The course is designed for a small group of students and is suitable for both beginners and more experienced artists. There will be a relaxed atmosphere and the aim of the course will be free your technique and explore landscape-based abstraction with mixed media, using things like wax, sand and plaster to get to grips with texture. You will have an immersive experience which will fill you with enthusiasm and skills to take back into your painting at home.
Our studio will be at the lighthouse and the course will involve a mixture of indoor and outdoor activities. Throughout the week on the island we will have workshops every morning from 9.30 to 1pm when you will have the opportunity to explore mixed media painting and develop some work from ideas and influences gathered from the island. Afternoons will be your own to work on your ideas from the morning workshops, relax or spend time exploring the island. There will be some evening presentations and the chance to join in with the nightly bird log.
Skokholm Island is a jewel of the Pembrokeshire Coastal landscape. Once the home of the naturalist, Ronald Lockley, the island is famed for its 90,000 Manx Shearwaters, Storm Petrels nesting in the walls around the buildings, Puffins, cliff nesting seabirds and as the site of Britain’s first Bird Observatory. Located 2.5 miles off shore, the whole island is a Site of Special Scientific Interest. It is a rich visual, archaeological, biological and historical resource. Formed of a rich red sandstone the island has a rich history, its remoteness and the nature of the scientific research which has taken place there over an extended period of time makes it a very special place to stay.
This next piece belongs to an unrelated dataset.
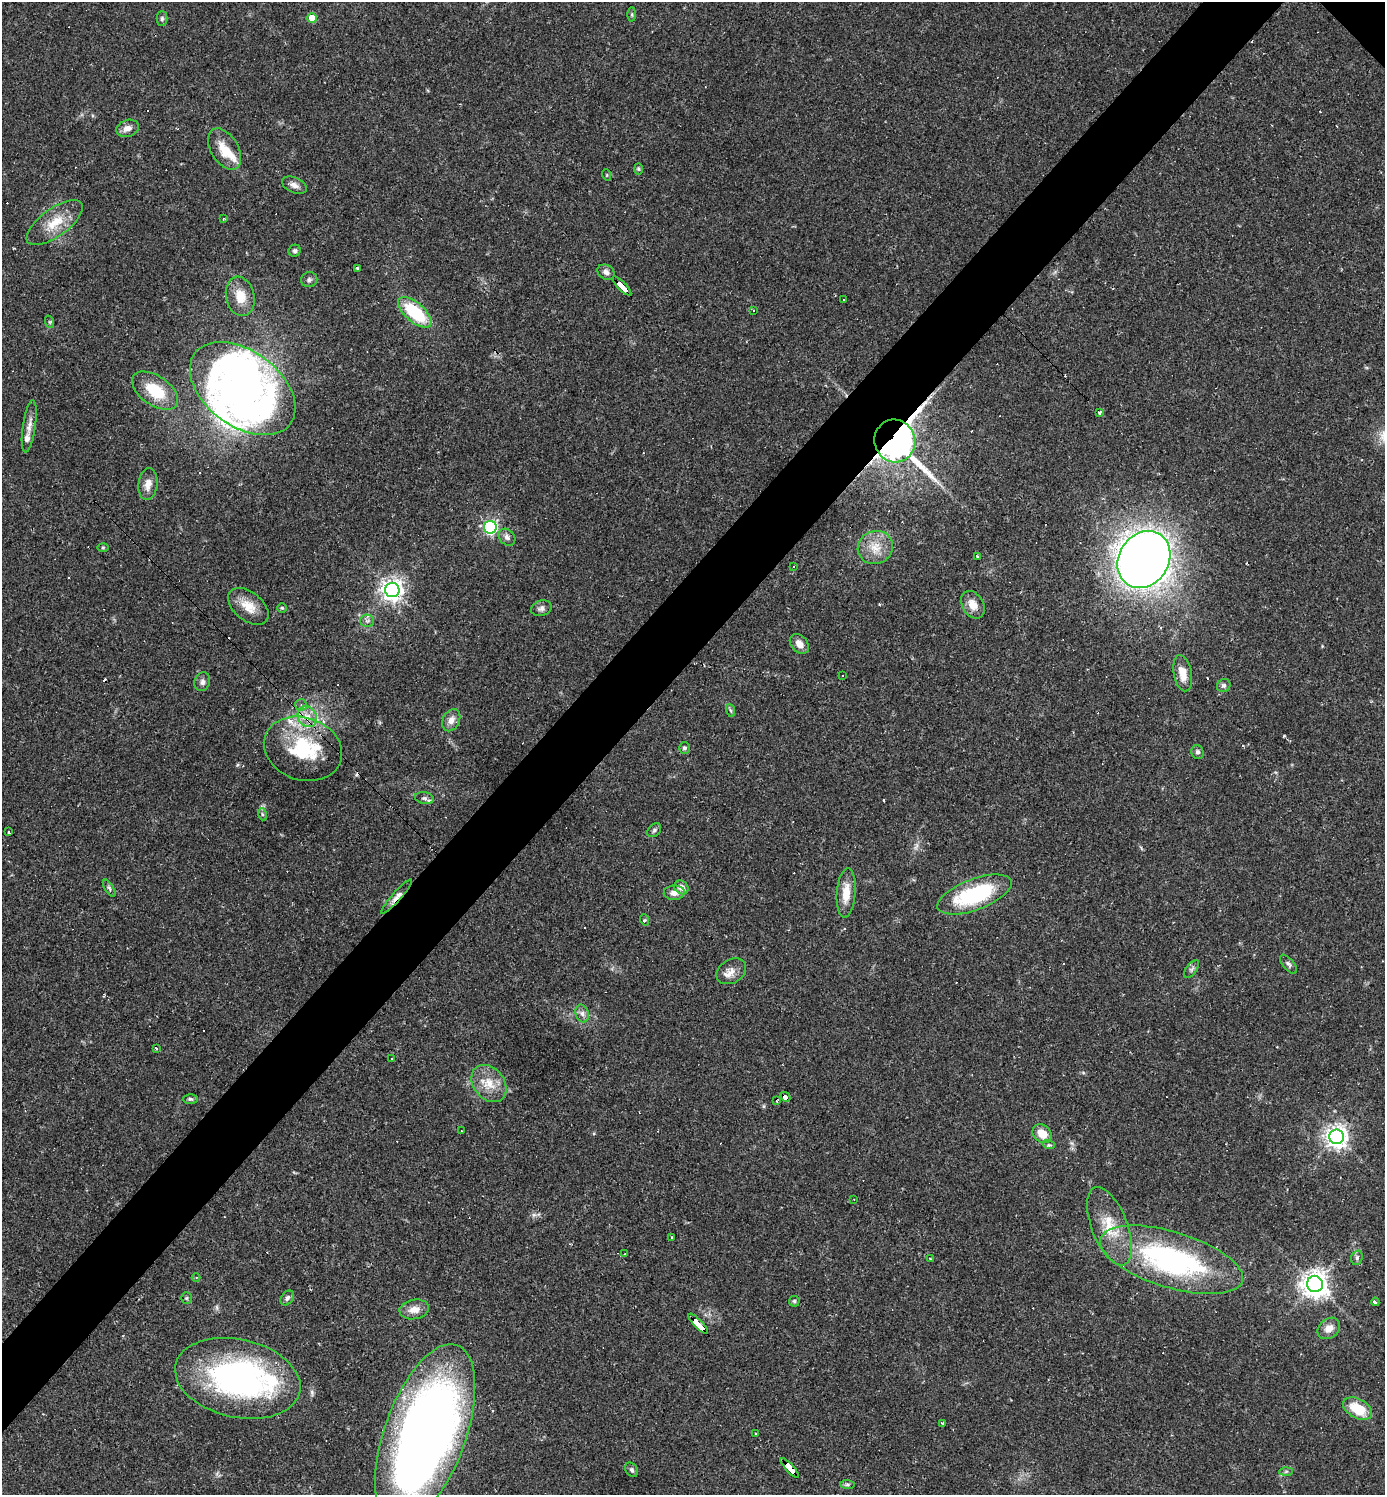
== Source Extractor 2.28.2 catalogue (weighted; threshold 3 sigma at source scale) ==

The island was designated as Britain’s first Bird Observatory in 1934 and it has recently regained its certification. Scientific monitoring work has taken place for over 70 years. It involves monitoring habitat, flora and fauna and trapping and ringing birds as part of a long term study into bird migration and behaviour. The work that is undertaken there plays a vital role in providing data which feeds into studies of short and long term environmental trends. In addition to the biological monitoring, the island has a rich history. In early August you can expect to see seals, cetaceans and many birds, including puffins, ravens, peregrines storm petrels and Manx Shearwaters . The island has been inhabited since the Stone Age and is currently the subject of a LIDAR study by the Commission for Ancient Monuments in Wales.